[Start of Attachment]

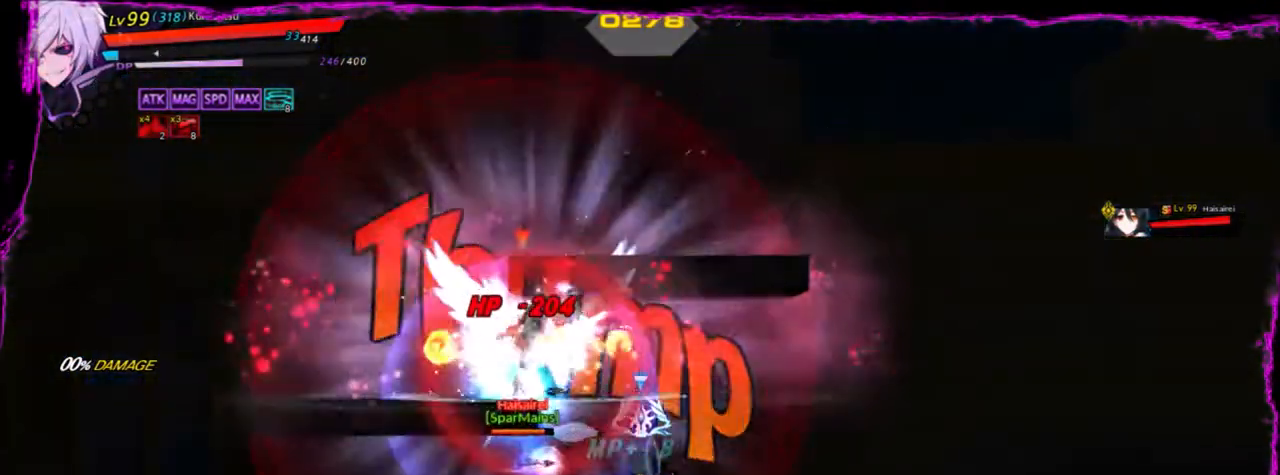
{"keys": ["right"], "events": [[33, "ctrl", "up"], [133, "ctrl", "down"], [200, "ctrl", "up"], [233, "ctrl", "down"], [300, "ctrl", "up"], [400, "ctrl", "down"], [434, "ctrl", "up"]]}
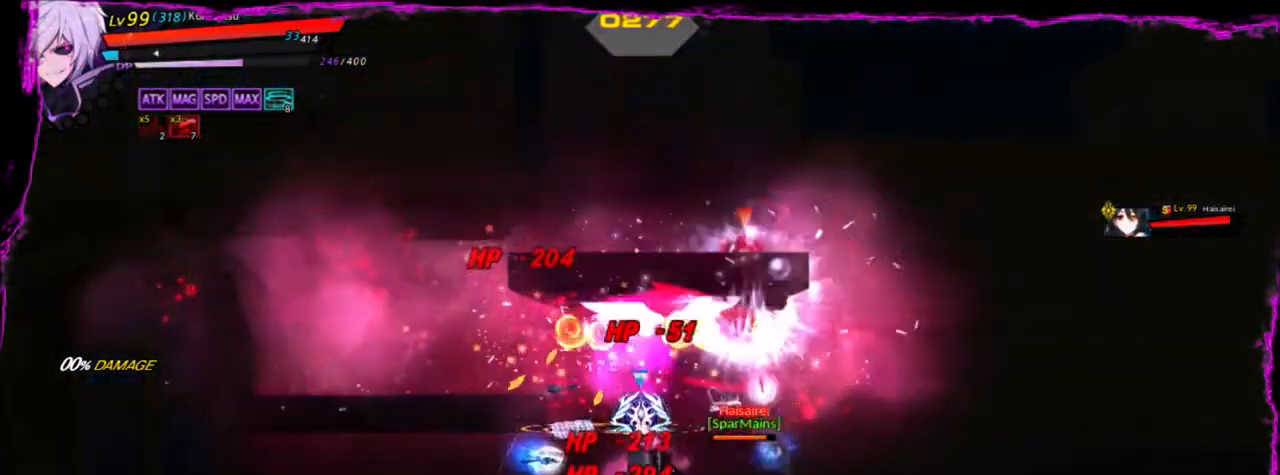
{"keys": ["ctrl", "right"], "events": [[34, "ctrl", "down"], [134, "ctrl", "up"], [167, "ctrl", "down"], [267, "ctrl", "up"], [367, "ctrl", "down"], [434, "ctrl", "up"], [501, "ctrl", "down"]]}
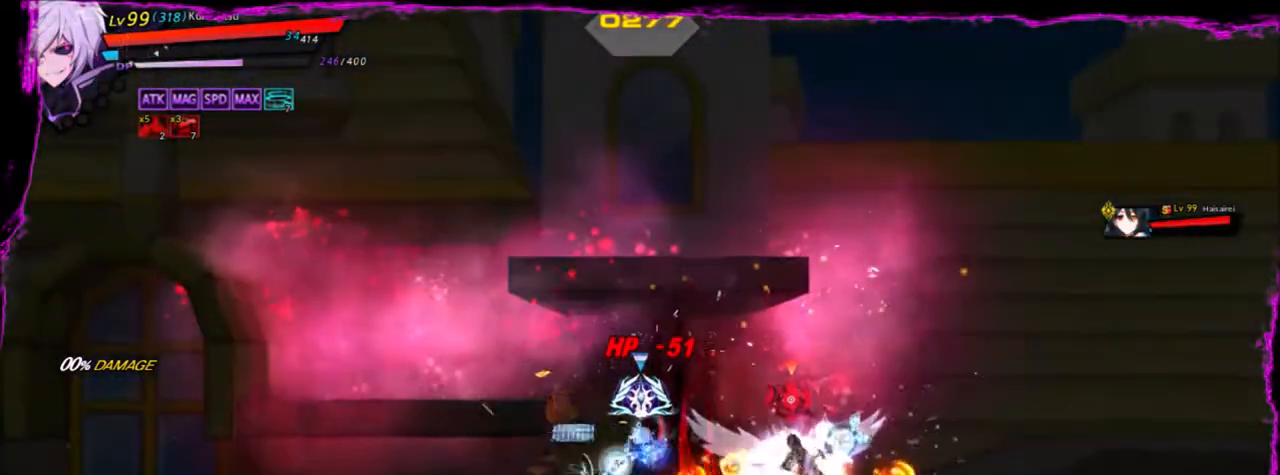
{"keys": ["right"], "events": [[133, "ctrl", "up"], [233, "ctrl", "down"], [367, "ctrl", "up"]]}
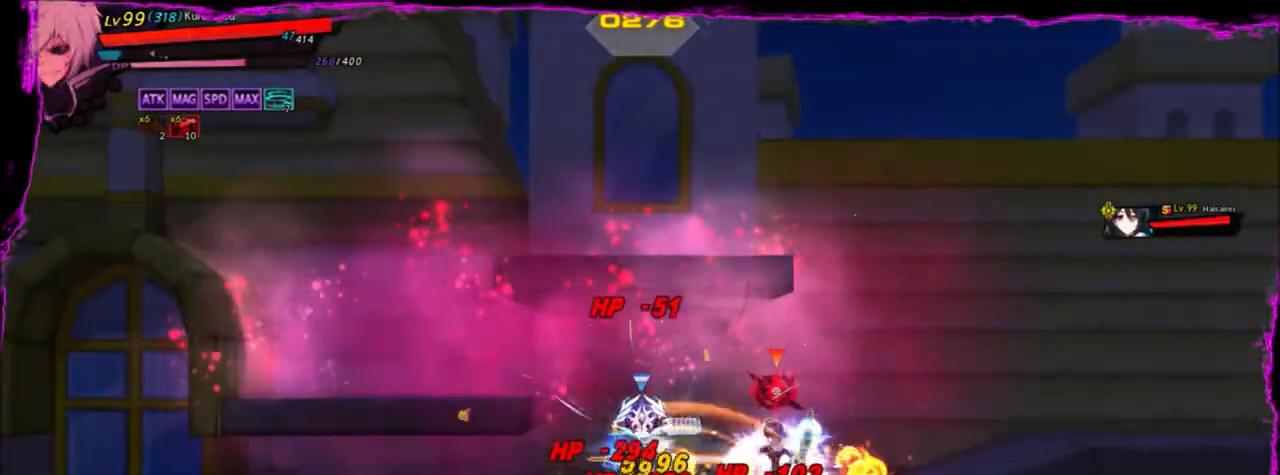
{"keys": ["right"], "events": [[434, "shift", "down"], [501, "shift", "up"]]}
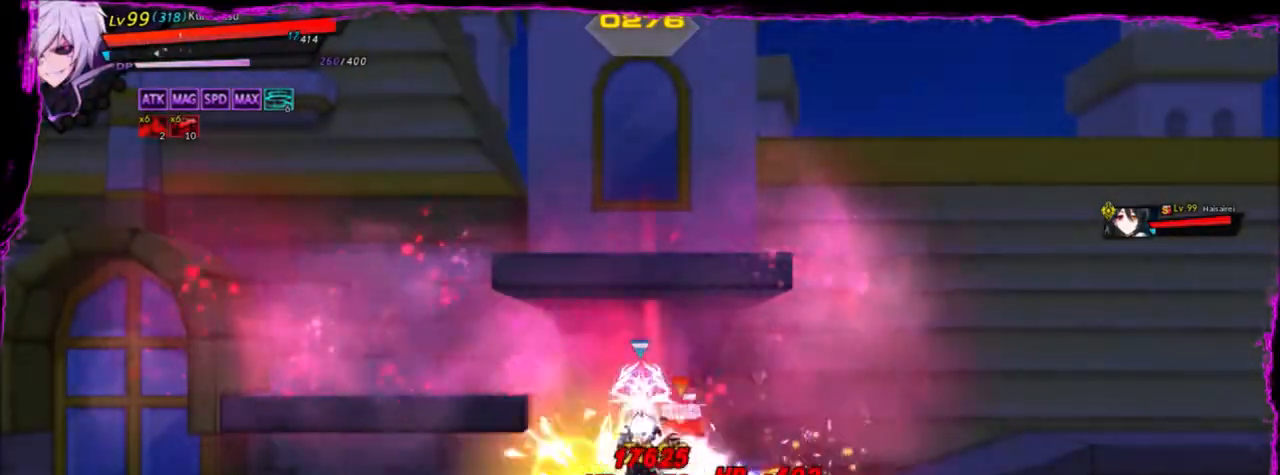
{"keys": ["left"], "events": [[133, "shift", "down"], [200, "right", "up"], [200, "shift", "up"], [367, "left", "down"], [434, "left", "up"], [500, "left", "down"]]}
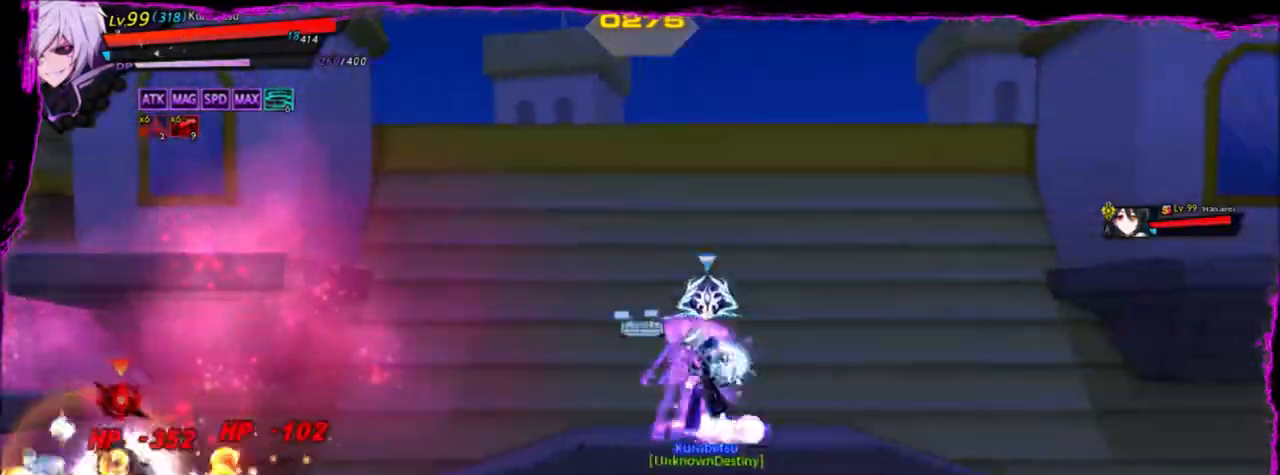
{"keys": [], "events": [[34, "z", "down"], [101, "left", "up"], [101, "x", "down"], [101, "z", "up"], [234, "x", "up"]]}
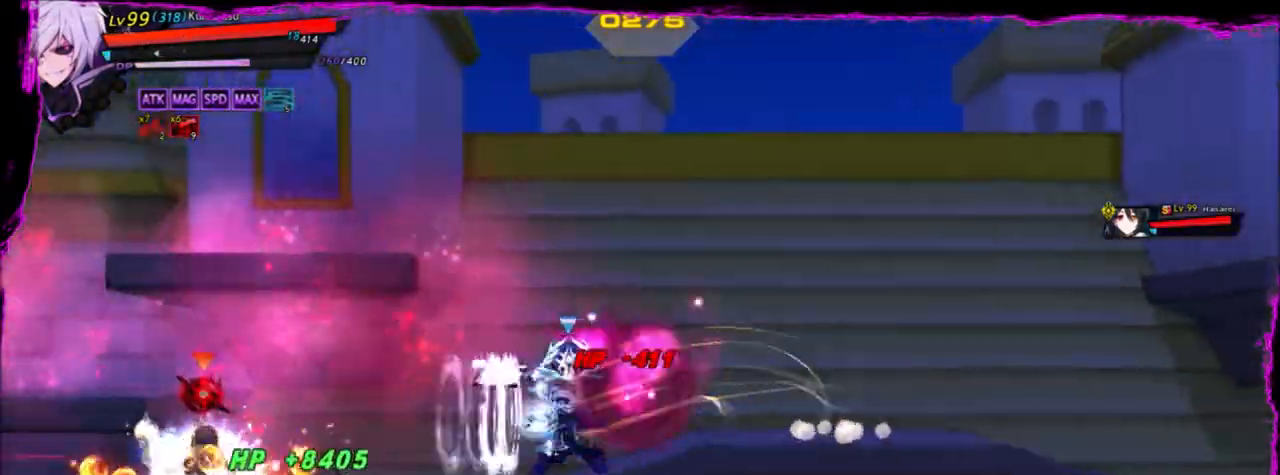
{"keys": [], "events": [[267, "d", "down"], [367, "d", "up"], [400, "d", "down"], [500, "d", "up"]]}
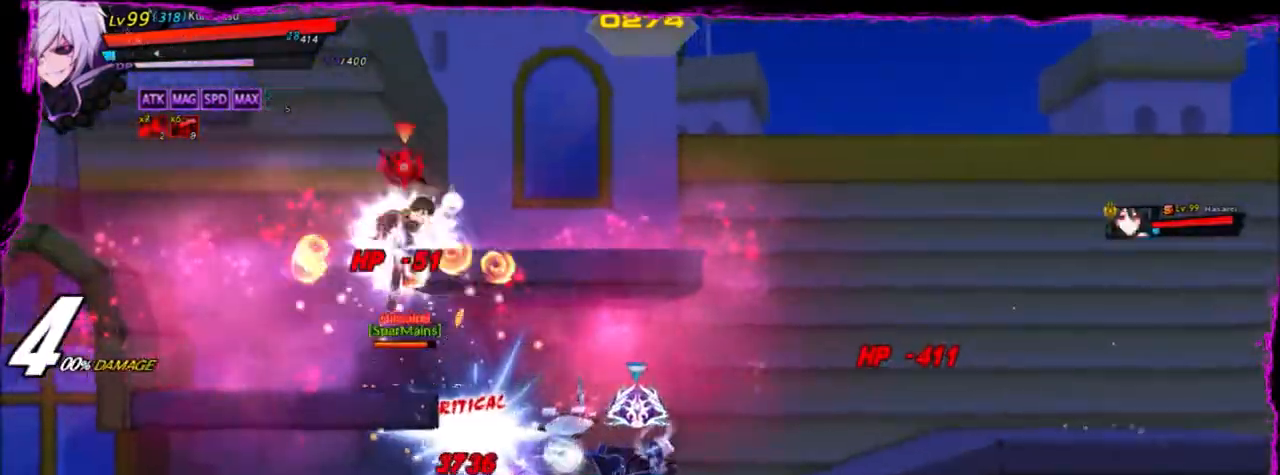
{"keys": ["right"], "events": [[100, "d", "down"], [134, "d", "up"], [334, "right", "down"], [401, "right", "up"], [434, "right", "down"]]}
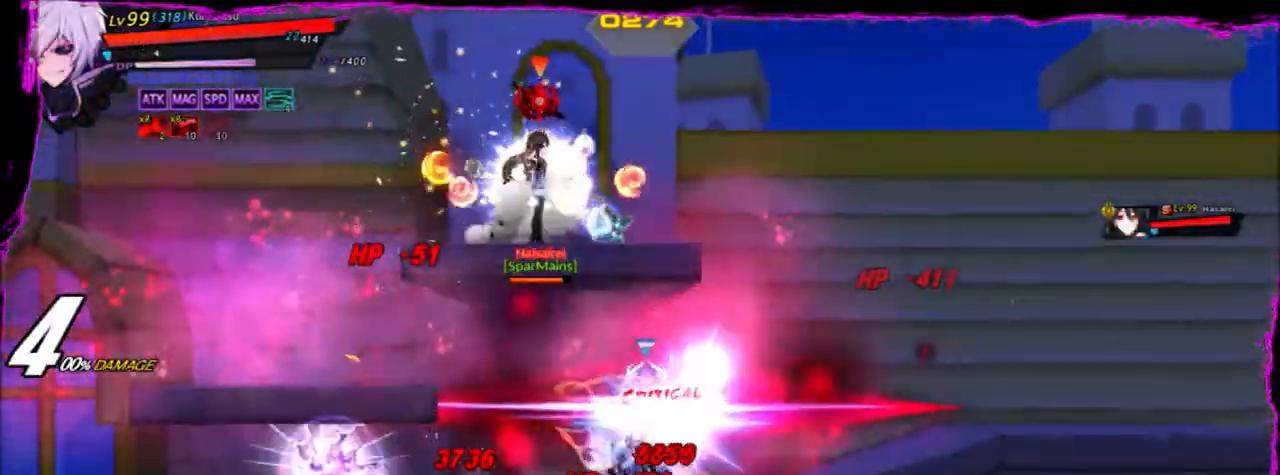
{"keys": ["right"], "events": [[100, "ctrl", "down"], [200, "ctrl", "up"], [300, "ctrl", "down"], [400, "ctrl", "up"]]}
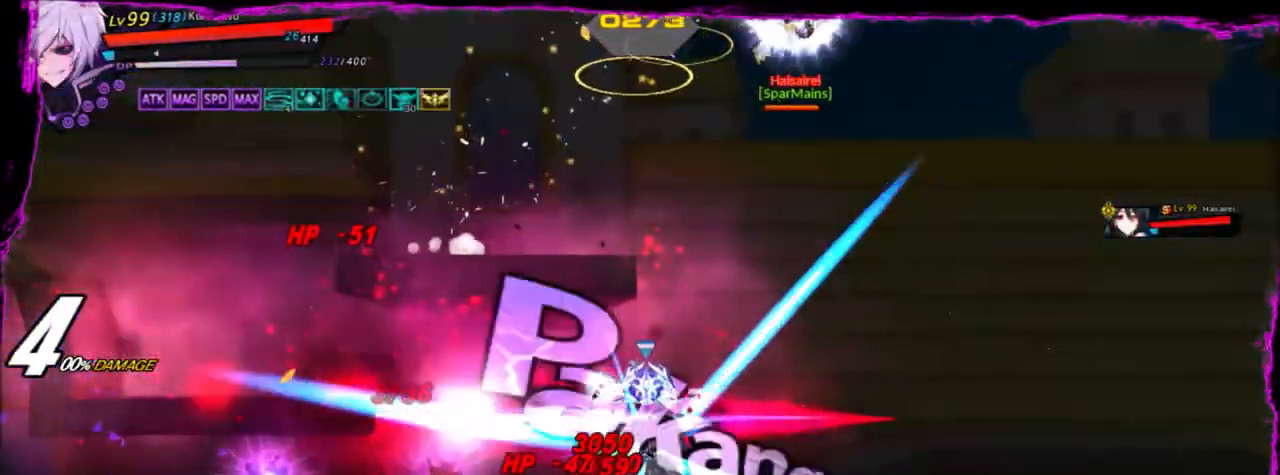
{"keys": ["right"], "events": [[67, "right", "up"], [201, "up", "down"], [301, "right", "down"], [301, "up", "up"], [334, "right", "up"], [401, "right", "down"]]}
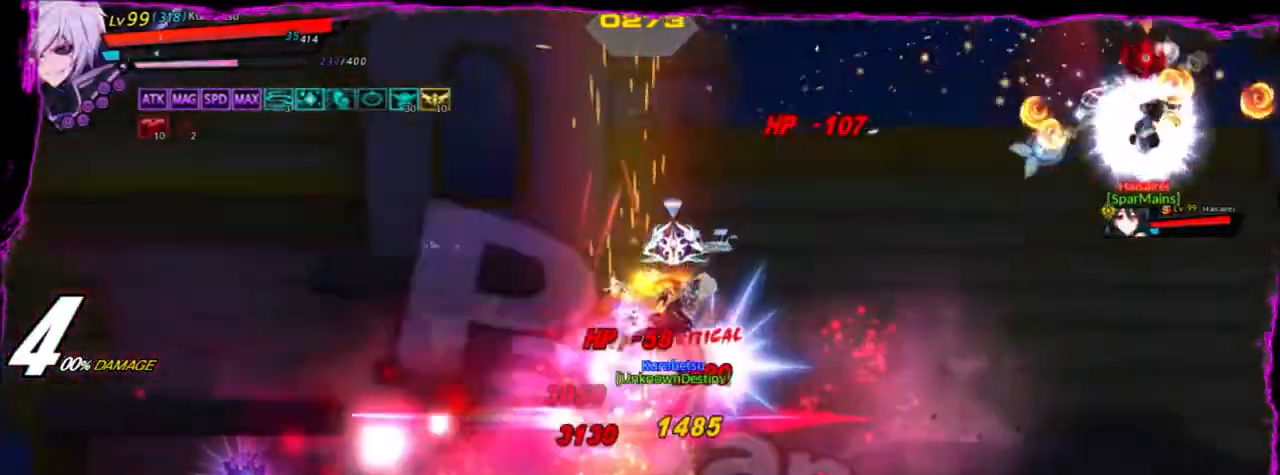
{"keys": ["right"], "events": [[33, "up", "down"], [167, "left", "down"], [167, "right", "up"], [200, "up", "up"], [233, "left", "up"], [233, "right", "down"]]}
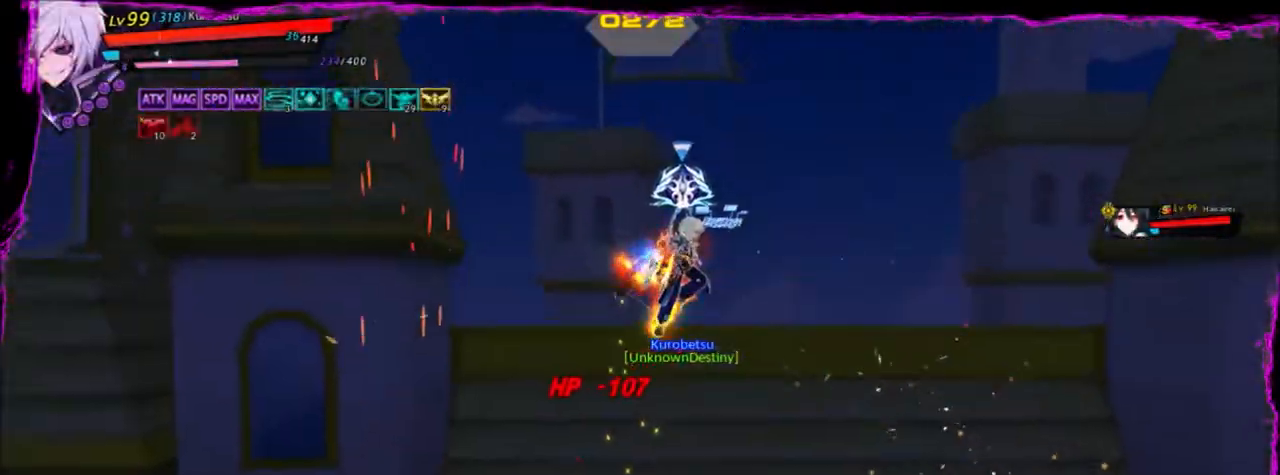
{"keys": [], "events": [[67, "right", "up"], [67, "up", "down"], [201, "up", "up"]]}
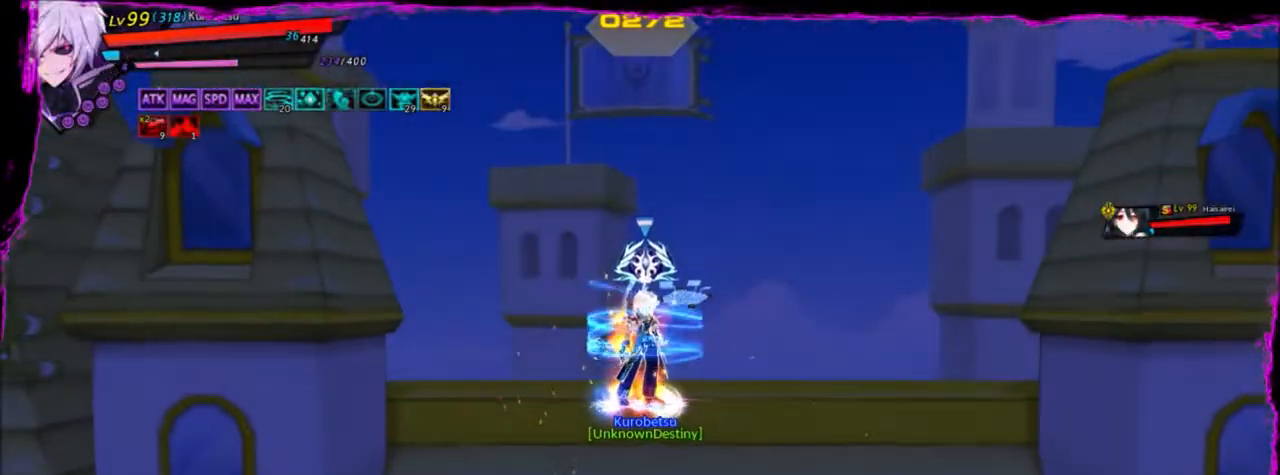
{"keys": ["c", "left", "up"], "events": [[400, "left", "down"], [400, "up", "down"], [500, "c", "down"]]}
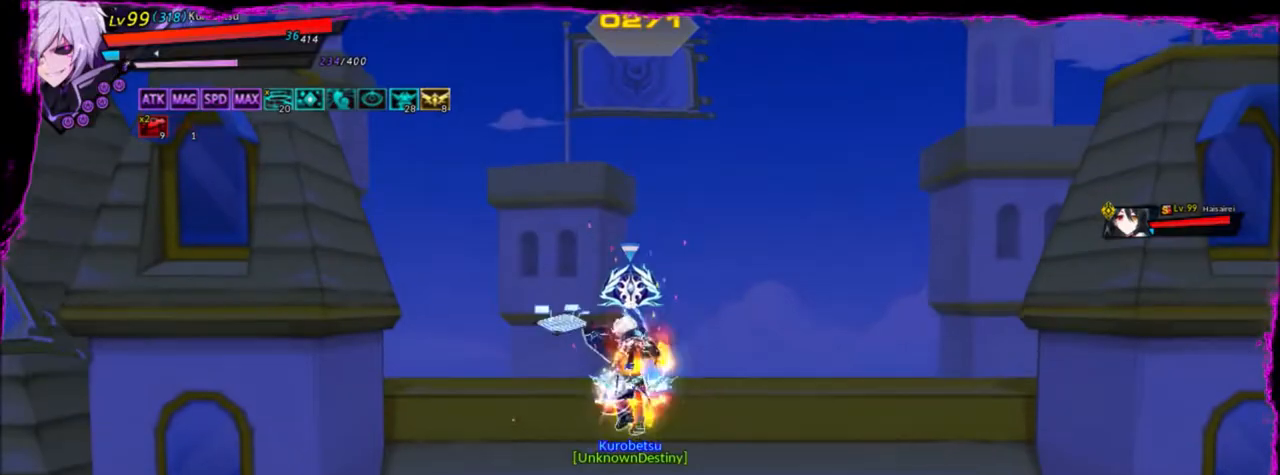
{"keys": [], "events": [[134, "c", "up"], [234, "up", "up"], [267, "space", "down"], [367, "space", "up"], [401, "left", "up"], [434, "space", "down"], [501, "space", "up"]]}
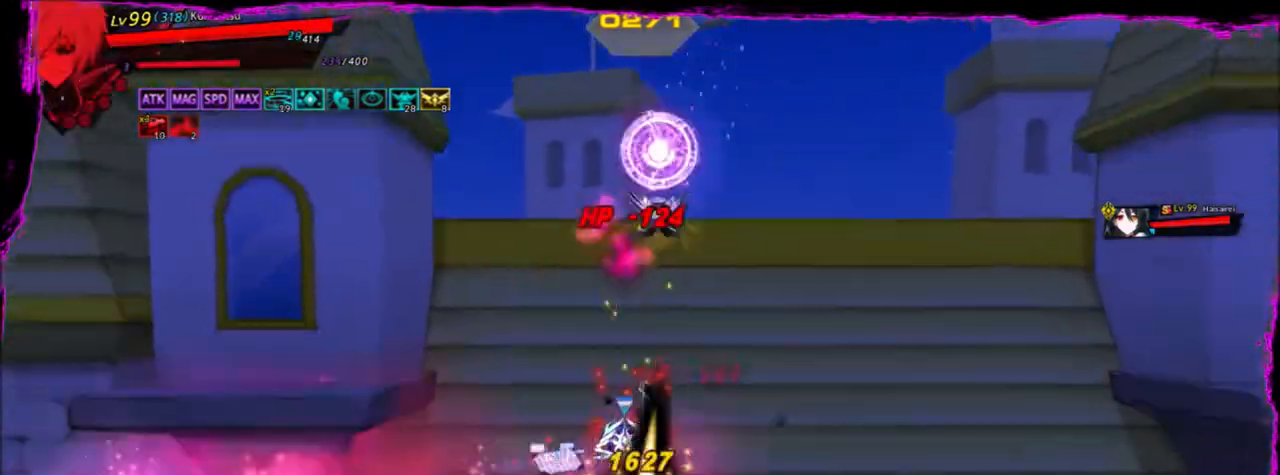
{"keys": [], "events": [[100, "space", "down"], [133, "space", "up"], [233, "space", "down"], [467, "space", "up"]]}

[End of Attachment]

WHAT IS REQUIRED:
Pull out all lines from the entries above that include the word "shift".

RESPONSE BOX:
{"keys": ["right"], "events": [[434, "shift", "down"], [501, "shift", "up"]]}
{"keys": ["left"], "events": [[133, "shift", "down"], [200, "right", "up"], [200, "shift", "up"], [367, "left", "down"], [434, "left", "up"], [500, "left", "down"]]}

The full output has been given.